Work request: Start at the line below containing "Lung Weights" and stop at the line containing "Dr. Nagendra Ningaraj, Sr.". Repeat every line of that stretch exactly, and nothing outside it.

Exercise input:
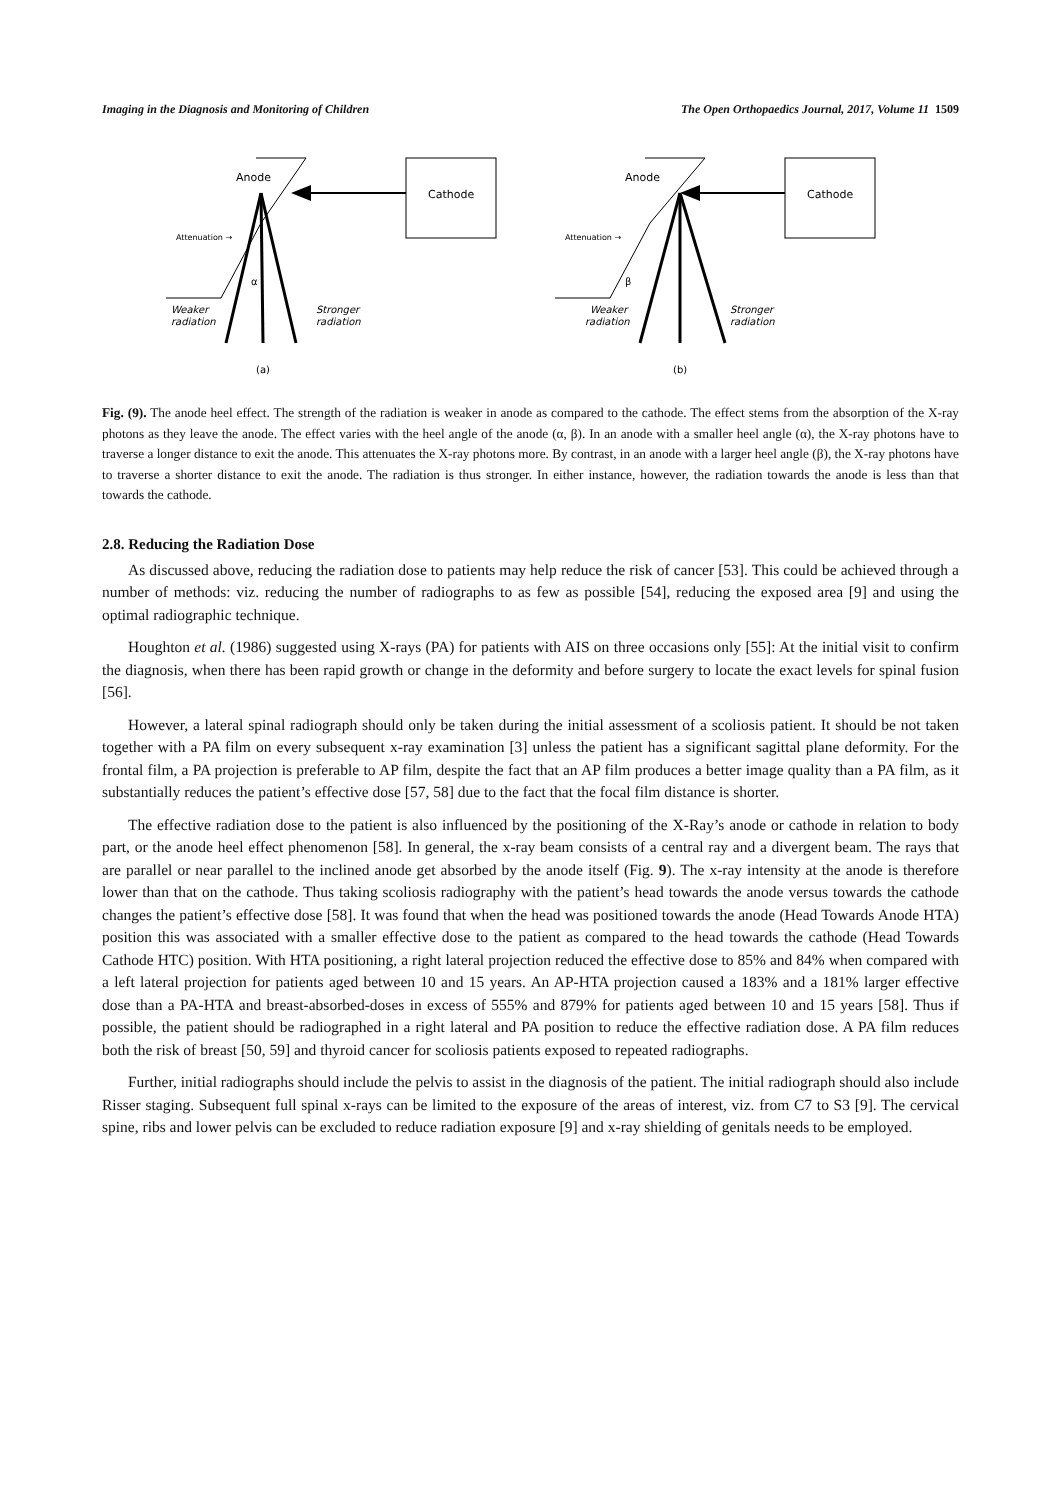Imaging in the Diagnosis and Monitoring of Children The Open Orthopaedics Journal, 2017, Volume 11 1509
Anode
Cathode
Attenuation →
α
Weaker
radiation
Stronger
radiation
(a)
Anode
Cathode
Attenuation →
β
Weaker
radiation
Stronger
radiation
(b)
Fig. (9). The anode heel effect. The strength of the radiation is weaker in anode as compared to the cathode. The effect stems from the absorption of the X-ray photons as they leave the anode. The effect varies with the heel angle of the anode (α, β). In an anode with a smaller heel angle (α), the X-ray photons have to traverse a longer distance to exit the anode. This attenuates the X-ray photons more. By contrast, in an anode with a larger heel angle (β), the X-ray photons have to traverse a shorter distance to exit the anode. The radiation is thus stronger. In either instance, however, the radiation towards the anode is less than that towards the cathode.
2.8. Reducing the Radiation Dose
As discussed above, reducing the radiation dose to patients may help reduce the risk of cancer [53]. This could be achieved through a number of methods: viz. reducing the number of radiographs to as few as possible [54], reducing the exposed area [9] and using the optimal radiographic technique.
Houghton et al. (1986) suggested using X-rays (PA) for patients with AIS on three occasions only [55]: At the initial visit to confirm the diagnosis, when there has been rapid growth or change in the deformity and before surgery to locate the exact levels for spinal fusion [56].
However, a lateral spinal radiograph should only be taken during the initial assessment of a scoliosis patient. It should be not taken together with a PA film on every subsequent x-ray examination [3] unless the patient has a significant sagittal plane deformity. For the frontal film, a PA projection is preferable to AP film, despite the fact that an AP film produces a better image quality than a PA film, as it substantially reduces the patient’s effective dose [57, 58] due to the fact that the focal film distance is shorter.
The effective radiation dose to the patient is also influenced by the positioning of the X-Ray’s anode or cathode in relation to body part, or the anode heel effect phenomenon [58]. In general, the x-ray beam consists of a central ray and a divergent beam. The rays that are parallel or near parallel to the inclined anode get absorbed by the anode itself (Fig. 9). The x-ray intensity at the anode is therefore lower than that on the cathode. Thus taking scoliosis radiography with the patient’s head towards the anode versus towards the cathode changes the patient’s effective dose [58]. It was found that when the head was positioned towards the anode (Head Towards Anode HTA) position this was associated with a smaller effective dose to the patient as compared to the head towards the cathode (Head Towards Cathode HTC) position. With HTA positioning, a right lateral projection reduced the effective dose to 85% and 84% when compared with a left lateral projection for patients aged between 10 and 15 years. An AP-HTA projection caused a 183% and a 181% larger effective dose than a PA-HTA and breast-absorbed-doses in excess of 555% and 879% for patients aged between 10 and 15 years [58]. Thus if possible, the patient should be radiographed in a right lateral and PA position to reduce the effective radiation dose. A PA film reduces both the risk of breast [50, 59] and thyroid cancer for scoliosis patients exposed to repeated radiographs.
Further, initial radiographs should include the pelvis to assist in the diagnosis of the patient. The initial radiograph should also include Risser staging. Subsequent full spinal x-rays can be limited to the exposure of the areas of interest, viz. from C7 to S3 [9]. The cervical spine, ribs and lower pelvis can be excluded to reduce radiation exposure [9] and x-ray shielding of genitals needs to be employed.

==

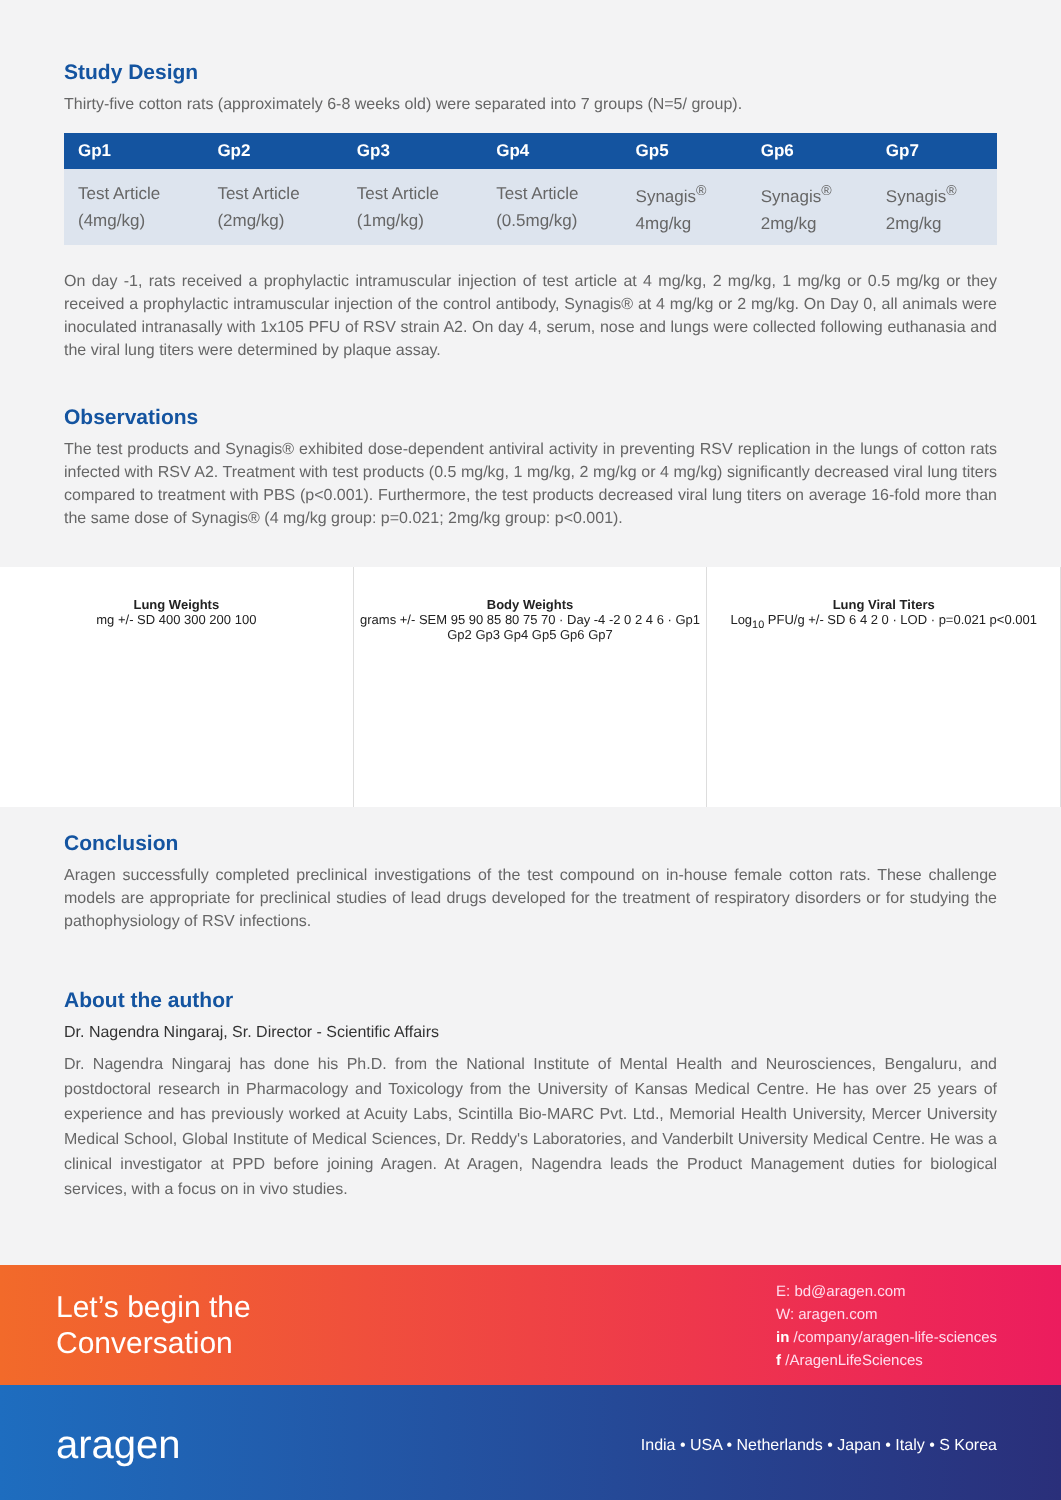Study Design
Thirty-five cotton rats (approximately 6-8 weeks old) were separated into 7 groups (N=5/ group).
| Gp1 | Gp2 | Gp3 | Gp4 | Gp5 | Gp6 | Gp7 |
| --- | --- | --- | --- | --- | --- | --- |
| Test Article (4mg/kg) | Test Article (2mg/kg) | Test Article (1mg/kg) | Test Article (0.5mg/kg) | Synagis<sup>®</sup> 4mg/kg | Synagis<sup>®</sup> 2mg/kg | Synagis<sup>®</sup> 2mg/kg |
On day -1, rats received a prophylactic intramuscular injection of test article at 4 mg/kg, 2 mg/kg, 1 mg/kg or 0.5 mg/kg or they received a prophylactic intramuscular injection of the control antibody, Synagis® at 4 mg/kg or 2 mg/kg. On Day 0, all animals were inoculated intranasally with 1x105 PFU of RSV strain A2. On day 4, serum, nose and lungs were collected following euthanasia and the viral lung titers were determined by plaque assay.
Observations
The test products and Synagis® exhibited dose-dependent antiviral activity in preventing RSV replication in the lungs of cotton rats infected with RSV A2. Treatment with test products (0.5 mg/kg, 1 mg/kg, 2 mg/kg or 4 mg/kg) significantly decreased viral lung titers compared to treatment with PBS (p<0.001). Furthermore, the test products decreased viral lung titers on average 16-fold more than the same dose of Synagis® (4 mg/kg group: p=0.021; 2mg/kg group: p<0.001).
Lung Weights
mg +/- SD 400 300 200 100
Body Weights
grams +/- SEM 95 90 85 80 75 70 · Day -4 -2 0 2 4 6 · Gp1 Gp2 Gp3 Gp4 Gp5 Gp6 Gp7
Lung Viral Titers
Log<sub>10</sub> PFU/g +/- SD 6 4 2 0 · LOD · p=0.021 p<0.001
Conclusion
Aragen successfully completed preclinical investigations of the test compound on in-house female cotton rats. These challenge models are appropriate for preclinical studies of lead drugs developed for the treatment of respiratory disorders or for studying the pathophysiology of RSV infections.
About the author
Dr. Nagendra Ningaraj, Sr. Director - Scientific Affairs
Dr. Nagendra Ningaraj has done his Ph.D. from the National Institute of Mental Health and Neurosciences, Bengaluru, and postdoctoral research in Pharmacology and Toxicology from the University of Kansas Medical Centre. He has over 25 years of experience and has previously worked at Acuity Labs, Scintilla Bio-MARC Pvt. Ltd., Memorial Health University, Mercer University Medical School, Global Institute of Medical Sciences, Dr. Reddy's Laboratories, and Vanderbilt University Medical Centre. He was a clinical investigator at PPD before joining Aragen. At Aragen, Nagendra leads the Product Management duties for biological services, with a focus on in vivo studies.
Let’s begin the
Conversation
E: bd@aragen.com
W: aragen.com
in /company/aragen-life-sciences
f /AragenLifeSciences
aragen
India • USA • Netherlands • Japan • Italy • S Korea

--

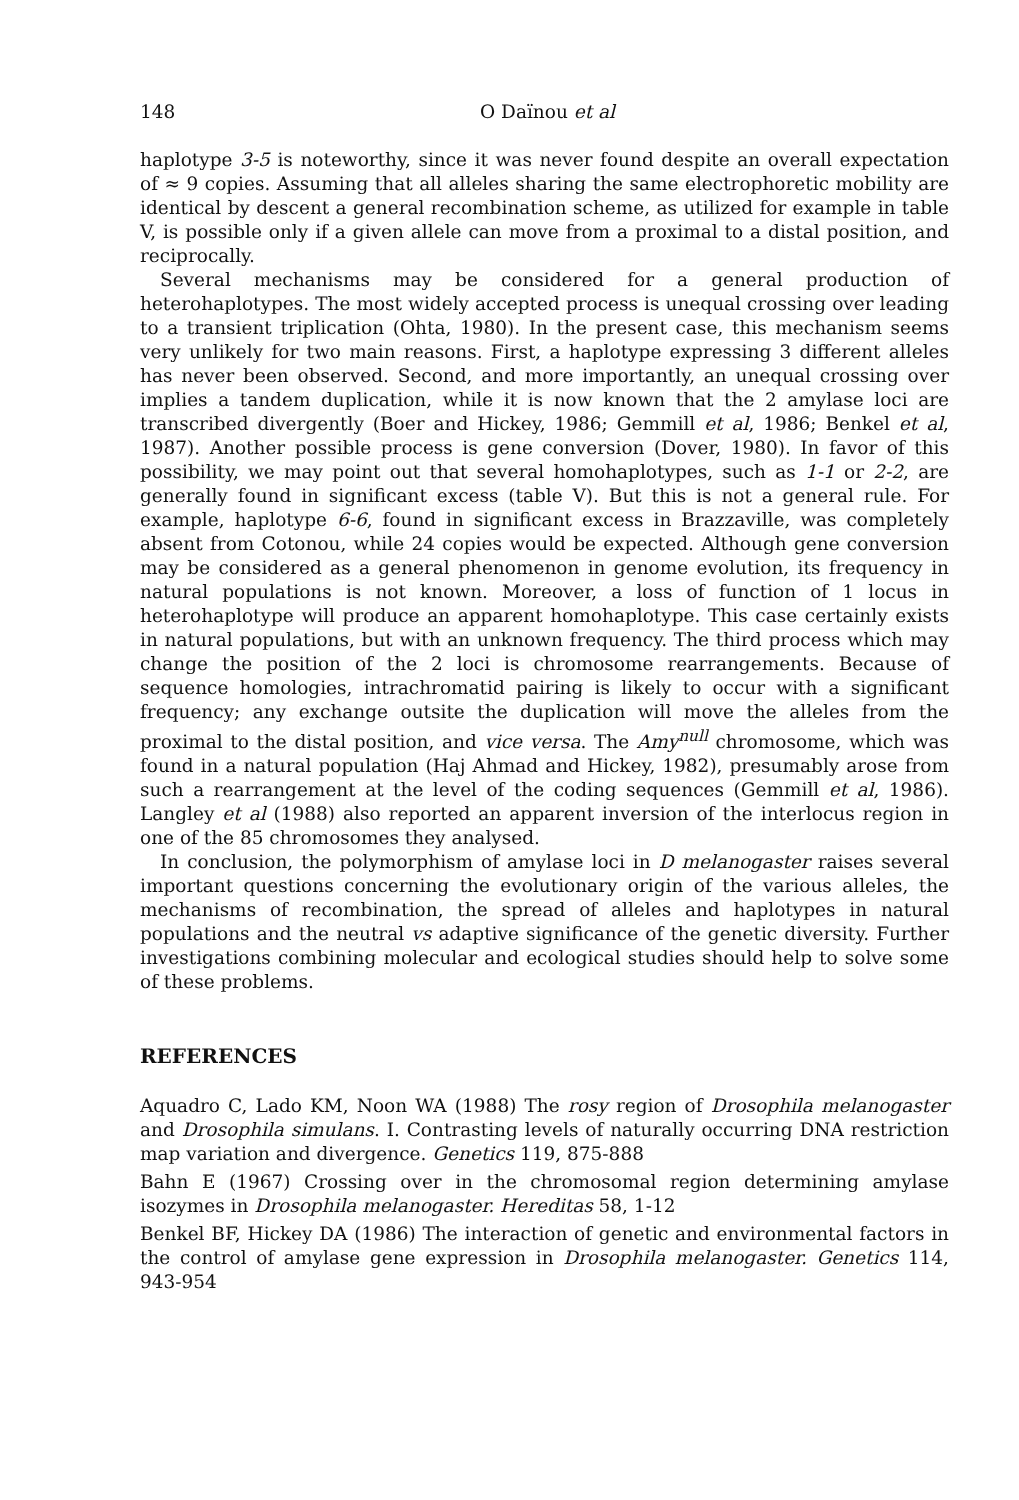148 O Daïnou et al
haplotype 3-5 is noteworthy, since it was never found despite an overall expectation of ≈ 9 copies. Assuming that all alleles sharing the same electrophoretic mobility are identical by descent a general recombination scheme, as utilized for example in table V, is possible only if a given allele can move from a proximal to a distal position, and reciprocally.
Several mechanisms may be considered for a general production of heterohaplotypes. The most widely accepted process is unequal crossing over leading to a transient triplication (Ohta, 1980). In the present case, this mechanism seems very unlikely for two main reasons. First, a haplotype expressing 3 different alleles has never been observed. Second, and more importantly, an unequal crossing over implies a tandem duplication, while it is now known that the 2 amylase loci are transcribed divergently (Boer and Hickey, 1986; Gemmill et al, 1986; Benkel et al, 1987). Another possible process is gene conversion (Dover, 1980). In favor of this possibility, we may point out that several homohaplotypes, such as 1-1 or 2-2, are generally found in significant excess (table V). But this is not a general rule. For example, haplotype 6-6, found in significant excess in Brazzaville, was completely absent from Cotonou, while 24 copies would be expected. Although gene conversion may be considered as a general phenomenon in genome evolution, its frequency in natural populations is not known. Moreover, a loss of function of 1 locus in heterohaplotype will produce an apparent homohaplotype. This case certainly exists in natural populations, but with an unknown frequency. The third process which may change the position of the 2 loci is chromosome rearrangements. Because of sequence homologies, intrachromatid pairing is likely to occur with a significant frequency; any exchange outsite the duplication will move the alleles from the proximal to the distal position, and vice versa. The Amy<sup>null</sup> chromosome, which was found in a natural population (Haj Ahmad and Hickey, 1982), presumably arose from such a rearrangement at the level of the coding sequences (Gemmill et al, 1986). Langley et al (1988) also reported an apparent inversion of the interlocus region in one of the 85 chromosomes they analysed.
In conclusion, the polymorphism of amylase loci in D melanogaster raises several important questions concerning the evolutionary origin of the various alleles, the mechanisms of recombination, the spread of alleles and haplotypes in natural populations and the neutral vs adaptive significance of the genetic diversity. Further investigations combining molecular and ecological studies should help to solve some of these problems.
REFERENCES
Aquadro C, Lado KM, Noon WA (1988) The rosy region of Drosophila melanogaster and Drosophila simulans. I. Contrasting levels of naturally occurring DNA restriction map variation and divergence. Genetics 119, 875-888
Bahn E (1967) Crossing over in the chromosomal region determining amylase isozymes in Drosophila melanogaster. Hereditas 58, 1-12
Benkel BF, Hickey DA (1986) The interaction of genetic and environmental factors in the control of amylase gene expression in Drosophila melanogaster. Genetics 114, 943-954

Answer to the exercise:
Lung Weights
mg +/- SD 400 300 200 100
Body Weights
grams +/- SEM 95 90 85 80 75 70 · Day -4 -2 0 2 4 6 · Gp1 Gp2 Gp3 Gp4 Gp5 Gp6 Gp7
Lung Viral Titers
Log<sub>10</sub> PFU/g +/- SD 6 4 2 0 · LOD · p=0.021 p<0.001
Conclusion
Aragen successfully completed preclinical investigations of the test compound on in-house female cotton rats. These challenge models are appropriate for preclinical studies of lead drugs developed for the treatment of respiratory disorders or for studying the pathophysiology of RSV infections.
About the author
Dr. Nagendra Ningaraj, Sr. Director - Scientific Affairs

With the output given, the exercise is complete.